Why I prefer XML to JSON in the Wikimedia Commons APIs

The XML-to-JSON conversion leads to some inconsistent behaviour, especially in corner cases of the API.

The Wikimedia APIs I’ve used can return results in three formats: HTML, JSON, and XML. Initially I was using the JSON APIs because JSON is easy, it’s familiar, there are built-in methods for it my HTTP client libraries.

It seems like at least some of the APIs are doing an automated XML-to-JSON translation, which has inconsistent results in certain corner cases.

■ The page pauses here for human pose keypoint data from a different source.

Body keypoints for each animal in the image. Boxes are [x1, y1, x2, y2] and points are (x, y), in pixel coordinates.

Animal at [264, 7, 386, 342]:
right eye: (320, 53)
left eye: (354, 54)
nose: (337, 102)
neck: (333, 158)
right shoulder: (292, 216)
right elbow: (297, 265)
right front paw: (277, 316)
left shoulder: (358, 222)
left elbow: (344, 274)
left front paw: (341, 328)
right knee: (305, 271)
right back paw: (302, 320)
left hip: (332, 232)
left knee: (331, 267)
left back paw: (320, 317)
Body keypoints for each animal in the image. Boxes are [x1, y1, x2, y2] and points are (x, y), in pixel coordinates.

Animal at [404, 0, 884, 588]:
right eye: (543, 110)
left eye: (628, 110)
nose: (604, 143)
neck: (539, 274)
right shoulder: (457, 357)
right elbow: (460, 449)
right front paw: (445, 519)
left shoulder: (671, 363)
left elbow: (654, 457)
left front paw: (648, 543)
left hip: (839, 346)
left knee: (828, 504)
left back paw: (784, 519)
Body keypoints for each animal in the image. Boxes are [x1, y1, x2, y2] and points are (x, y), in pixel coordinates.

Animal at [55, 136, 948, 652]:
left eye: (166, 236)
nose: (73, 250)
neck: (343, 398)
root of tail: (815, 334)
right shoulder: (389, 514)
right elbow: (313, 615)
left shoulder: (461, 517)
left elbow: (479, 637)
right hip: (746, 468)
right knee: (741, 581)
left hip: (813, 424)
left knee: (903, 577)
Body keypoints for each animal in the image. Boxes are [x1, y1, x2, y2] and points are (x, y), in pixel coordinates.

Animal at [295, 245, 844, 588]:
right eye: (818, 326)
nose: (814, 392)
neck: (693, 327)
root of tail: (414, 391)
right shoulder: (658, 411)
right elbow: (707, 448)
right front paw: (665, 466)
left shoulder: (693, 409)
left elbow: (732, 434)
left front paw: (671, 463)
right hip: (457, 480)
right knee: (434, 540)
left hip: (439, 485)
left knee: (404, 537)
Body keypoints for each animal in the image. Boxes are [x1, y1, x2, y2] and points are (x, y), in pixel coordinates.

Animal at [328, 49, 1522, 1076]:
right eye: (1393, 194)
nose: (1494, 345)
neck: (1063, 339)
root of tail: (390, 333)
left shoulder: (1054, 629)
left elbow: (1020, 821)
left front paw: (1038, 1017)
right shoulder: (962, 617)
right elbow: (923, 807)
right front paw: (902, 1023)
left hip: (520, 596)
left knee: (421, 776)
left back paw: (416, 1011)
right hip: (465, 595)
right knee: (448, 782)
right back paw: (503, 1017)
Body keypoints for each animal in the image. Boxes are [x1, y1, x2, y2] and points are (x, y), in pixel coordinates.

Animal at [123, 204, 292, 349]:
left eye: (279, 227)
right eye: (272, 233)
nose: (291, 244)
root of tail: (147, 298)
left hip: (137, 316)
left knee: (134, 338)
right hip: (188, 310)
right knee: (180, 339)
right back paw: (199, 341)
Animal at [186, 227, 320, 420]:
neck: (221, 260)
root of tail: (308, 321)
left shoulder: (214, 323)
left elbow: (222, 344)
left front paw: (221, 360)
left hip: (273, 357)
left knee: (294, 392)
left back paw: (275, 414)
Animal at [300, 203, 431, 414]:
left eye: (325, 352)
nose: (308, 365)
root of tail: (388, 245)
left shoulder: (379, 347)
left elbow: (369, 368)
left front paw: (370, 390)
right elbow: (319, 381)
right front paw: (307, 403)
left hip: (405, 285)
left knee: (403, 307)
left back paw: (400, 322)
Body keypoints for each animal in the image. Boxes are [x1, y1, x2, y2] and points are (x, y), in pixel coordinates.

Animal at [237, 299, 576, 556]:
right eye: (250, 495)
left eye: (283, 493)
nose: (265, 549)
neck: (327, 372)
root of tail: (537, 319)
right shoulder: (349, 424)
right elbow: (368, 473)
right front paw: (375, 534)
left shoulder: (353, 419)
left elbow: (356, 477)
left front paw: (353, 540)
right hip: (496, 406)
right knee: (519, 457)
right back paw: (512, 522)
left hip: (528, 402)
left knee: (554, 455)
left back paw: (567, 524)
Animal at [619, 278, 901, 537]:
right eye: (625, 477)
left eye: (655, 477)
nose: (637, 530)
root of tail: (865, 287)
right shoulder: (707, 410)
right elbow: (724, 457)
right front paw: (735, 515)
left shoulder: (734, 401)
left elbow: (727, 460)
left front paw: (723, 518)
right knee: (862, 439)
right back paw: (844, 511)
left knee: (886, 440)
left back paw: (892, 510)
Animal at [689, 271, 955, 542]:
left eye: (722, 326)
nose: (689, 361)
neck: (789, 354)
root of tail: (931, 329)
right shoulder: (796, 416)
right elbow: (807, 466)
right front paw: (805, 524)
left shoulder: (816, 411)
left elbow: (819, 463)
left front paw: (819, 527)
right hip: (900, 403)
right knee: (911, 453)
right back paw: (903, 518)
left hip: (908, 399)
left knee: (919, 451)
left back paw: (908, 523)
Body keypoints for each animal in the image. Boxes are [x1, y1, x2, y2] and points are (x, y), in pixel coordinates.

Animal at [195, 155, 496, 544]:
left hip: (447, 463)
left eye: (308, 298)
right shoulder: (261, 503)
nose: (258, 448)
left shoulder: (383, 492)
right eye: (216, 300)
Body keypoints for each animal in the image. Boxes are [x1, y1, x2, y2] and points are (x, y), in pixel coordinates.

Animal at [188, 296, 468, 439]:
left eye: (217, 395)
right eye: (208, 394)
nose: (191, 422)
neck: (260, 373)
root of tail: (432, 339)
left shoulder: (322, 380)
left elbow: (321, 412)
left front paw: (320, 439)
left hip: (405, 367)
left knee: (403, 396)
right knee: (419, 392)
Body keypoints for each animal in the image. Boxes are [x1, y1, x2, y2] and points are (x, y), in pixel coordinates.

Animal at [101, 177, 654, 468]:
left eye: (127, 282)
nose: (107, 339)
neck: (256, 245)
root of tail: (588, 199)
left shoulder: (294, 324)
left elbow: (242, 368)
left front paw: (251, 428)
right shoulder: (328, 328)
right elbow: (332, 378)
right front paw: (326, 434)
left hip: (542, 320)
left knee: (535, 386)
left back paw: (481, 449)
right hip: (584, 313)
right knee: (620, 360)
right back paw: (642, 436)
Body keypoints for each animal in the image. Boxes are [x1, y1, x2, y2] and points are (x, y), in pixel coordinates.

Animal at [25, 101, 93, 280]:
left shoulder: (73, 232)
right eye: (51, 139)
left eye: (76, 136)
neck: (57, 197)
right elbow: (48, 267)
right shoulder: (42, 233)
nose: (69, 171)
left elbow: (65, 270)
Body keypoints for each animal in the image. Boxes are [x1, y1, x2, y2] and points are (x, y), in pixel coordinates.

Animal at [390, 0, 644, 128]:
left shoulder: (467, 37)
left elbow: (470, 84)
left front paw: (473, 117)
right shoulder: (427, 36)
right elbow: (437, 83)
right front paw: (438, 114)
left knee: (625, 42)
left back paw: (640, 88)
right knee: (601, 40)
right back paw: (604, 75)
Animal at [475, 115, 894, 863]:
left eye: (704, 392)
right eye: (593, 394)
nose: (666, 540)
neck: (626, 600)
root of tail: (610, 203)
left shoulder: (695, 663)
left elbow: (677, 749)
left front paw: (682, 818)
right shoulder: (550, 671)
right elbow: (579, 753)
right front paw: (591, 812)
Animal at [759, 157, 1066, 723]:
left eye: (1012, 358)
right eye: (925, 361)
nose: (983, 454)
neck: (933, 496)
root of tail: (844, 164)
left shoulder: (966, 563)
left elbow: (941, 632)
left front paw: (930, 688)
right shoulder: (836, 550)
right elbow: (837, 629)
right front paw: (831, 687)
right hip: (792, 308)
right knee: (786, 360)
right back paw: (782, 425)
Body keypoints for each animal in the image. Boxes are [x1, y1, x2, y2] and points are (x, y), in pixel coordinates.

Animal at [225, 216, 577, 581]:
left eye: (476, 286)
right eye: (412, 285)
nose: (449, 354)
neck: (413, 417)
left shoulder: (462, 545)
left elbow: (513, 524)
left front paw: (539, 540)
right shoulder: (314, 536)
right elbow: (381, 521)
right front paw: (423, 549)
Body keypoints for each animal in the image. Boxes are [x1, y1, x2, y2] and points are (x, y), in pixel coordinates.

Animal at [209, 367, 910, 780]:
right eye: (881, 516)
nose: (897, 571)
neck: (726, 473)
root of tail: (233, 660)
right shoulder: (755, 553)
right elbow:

This is why I’m gradually leaning towards the XML APIs, which seem to be more consistent in how they behave.

This is a useful example of automated XML-to-JSON risks in general.

The languagesearch API

First let’s go ahead and use then Languagesearch API to find a list of languages which match the query “english”:

$ curl 'https://en.wikipedia.org/w/api.php?action=languagesearch&search=english&format=json' | jq .
{
  "languagesearch": {
    "en": "english",
    "en-us": "english sa america",
    "en-au": "english sa australia",
    …
  }
}

$ curl 'https://en.wikipedia.org/w/api.php?action=languagesearch&search=english&format=xml' | xmllint --format -
<?xml version="1.0"?>
<api>
  <
    languagesearch
    en="english"
    en-us="english sa america"
    en-au="english sa australia"
    …
  />
</api>

The JSON contains an object which maps language ID to name; the XML uses language IDs as attributes and names as values.

Now let’s try that query again, with a query that won’t return any results;

$ curl 'https://en.wikipedia.org/w/api.php?action=languagesearch&search=doesnotexist&format=json' | jq .
{
  "languagesearch": []
}

$ curl 'https://en.wikipedia.org/w/api.php?action=languagesearch&search=doesnotexist&format=xml' | xmllint --format -
<?xml version="1.0"?>
<api>
  <languagesearch/>
</api>

Notice that the structure of the JSON response has changed slightly – where previously it returned an object, now it returns an array. Meanwhile the XML response looks just as before, just without any attributes.

This broke my JSON-using code, because I was assuming the languagesearch value would always be a mapping, and that worked until I tested the empty case.